In Praise of Self-Tracking: The Data-Driven Life

It is a natural desire to strive for self-improvement and seek knowledge about oneself, but until recently it has been difficult or impossible to do so objectively and quantitatively.

Now, through self-tracking systems and applications that are becoming prevalent in many of our lives thanks to a number of technological advances and sociological changes, we can, at last, find the answers to questions that were once beyond us.

That is the essence of Gary Wolf’s comprehensive study of the self-tracking phenomenon, looking at how we are heading toward ‘the quantified self’ and a ‘data-driven life’… and what this means.

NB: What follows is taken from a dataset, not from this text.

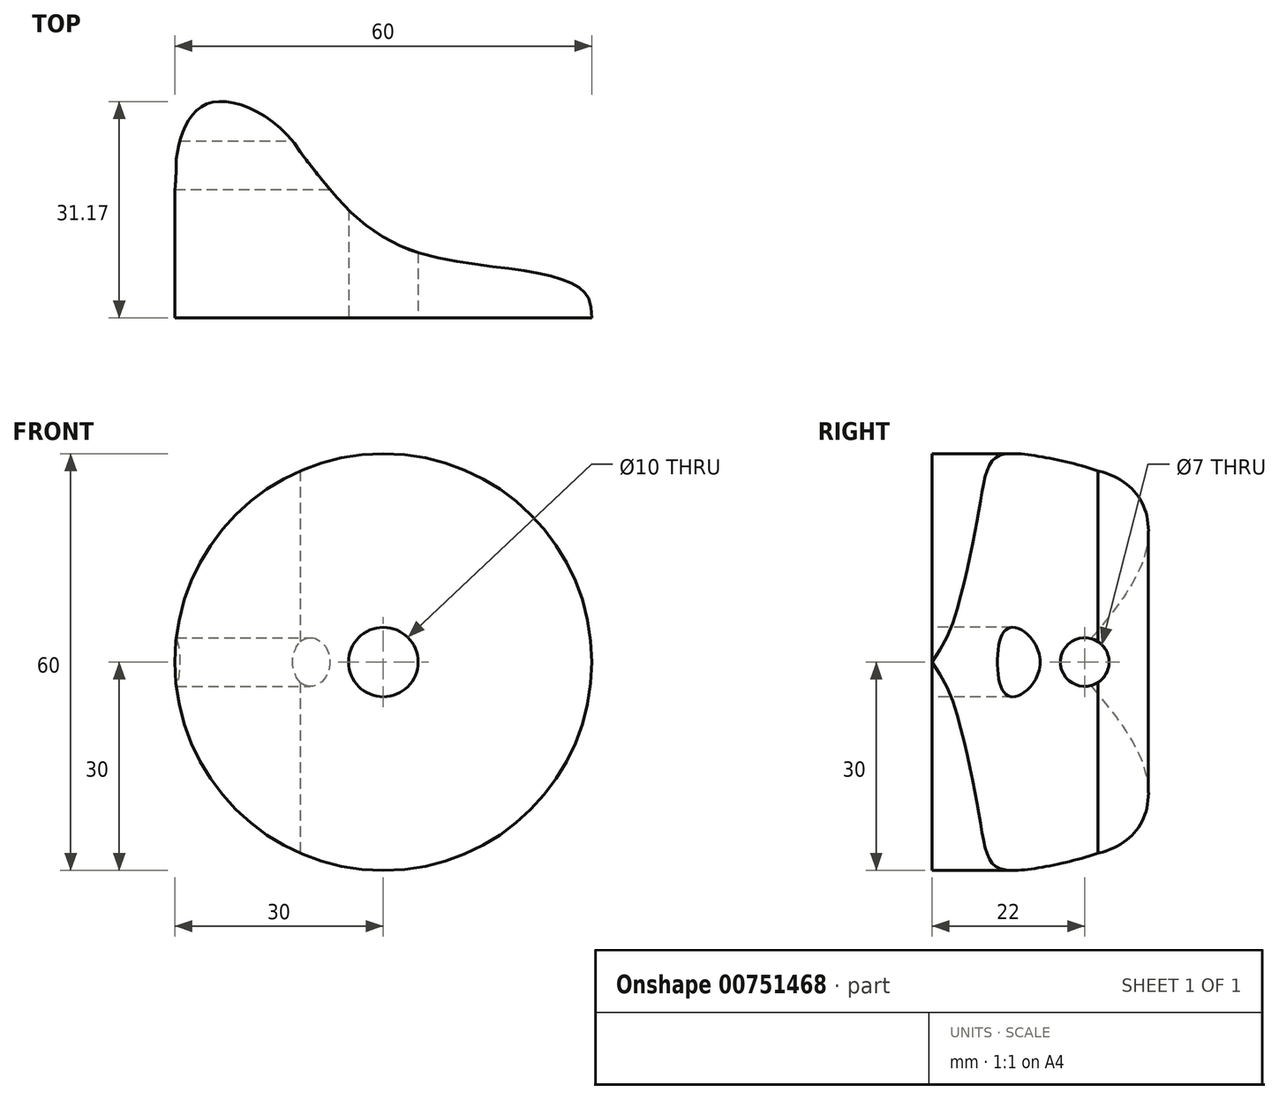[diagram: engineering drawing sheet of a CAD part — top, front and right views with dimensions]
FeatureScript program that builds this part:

When the familiar pen-and-paper methods of self-analysis are enhanced by sensors that monitor our behavior automatically, the process of self-tracking becomes both more alluring and more meaningful. Automated sensors do more than give us facts; they also remind us that our ordinary behavior contains obscure quantitative signals that can be used to inform our behavior, once we learn to read them. […]

The goal isn’t to figure out something about human beings generally but to discover something about yourself. Their validity may be narrow, but it is beautifully relevant. Generally, when we try to change, we simply thrash about: we improvise, guess, forget our results or change the conditions without even noticing the results. Errors are possible in self-tracking and self-experiment, of course. It is easy to mistake a transient effect for a permanent one, or miss some hidden factor that is influencing your data and confounding your conclusions. But once you start gathering data, recording the dates, toggling the conditions back and forth while keeping careful records of the outcome, you gain a tremendous advantage over the normal human practice of making no valid effort whatsoever.